He added that if Mr. Todashev’s confession was reliable enough to warrant a search warrant, it was likely reliable enough to be presented...
He added that if Mr. Todashev’s confession was reliable enough to warrant a search warrant, it was likely reliable enough to be presented to a jury.
More generally, he wrote that “death penalty proceedings are special”.
“Unlike evidentiary determinations made in other contexts,” Judge Breyer wrote, “a trial court’s decision to admit or exclude evidence in capital sentencing proceedings is taken in the context of a capital defendant’s constitutional right to plead against the death penalty”.
Judges Sonia Sotomayor and Elena Kagan agreed with almost all of Judge Breyer’s opinion.
Federal government lawyers under the Trump administration had urged the Supreme Court to hear the case United States v.
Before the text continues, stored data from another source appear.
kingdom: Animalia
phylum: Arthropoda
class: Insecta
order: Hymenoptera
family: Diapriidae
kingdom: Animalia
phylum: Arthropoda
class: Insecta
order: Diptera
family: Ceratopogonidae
Tsarnaev, No. 20-443. The Biden administration prosecuted him, even though President Biden said he would work to abolish the death penalty and the Justice Department under his administration has federal executions suspended.
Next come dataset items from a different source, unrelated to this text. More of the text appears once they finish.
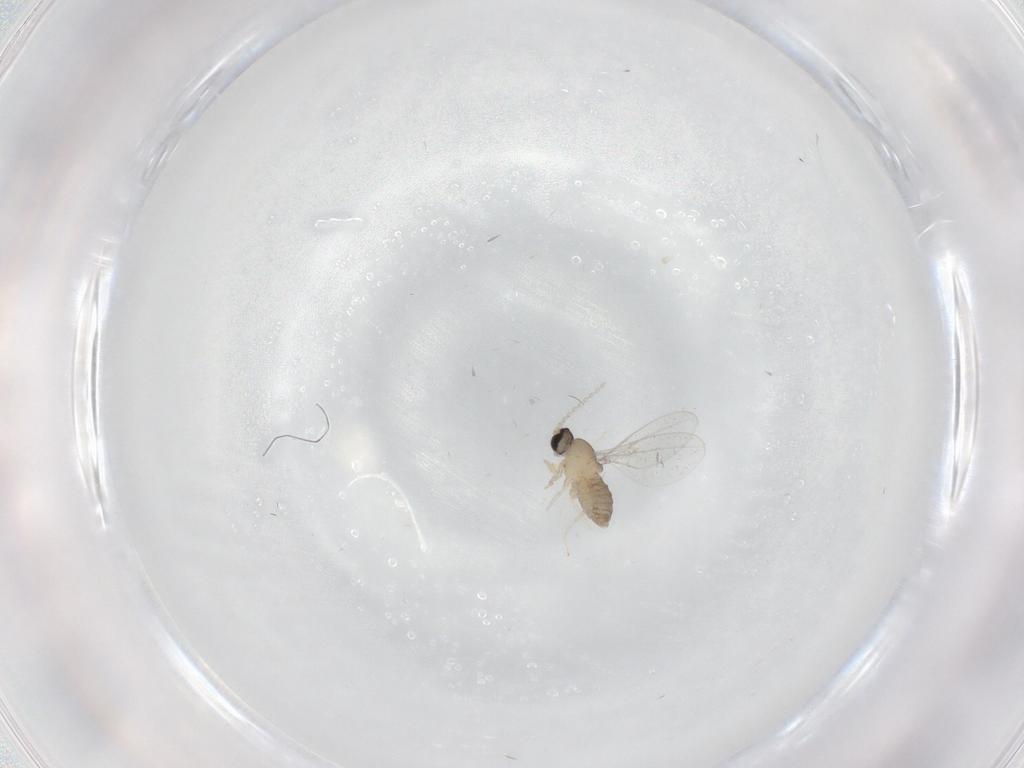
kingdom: Animalia
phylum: Arthropoda
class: Insecta
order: Diptera
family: Cecidomyiidae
Jen Psaki, the White House press secretary, said Friday that Mr Biden “believes Tsarnaev should be punished” but “has deep concerns about whether capital punishment is compatible with the values that are fundamental to our justice and our equity”.
The reaction in Boston was mixed and mixed.
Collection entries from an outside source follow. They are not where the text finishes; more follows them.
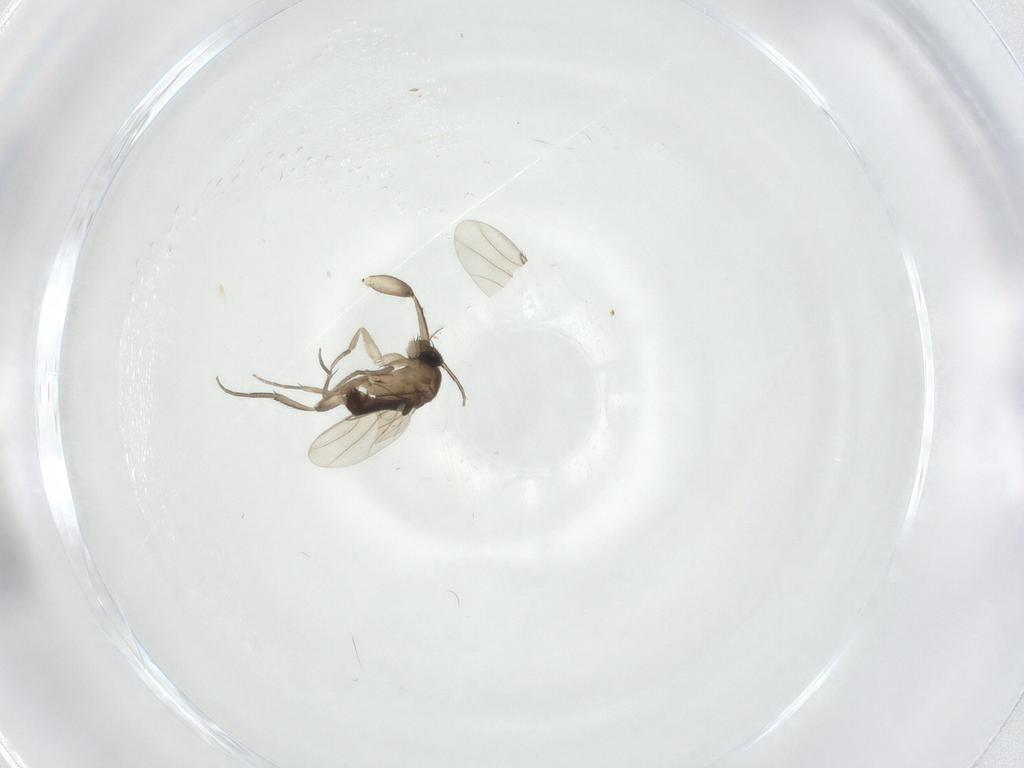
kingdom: Animalia
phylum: Arthropoda
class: Insecta
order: Diptera
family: Phoridae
Representative Ayanna Pressley, a Democrat, said in a statement that the court’s decision was “deeply disappointing.”
“State-sanctioned murder,” she said, “is not justice, no matter how heinous the crime.”
Governor Charlie Baker, who supported the jury’s decision in 2015 to impose a death sentence on Mr Tsarnaev, welcomed the decision.
“While nothing can ever bring back those we lost on that terrible day, I hope today’s decision brings some sense of justice to the victims of the Boston Marathon bombing and their families. families,” he said.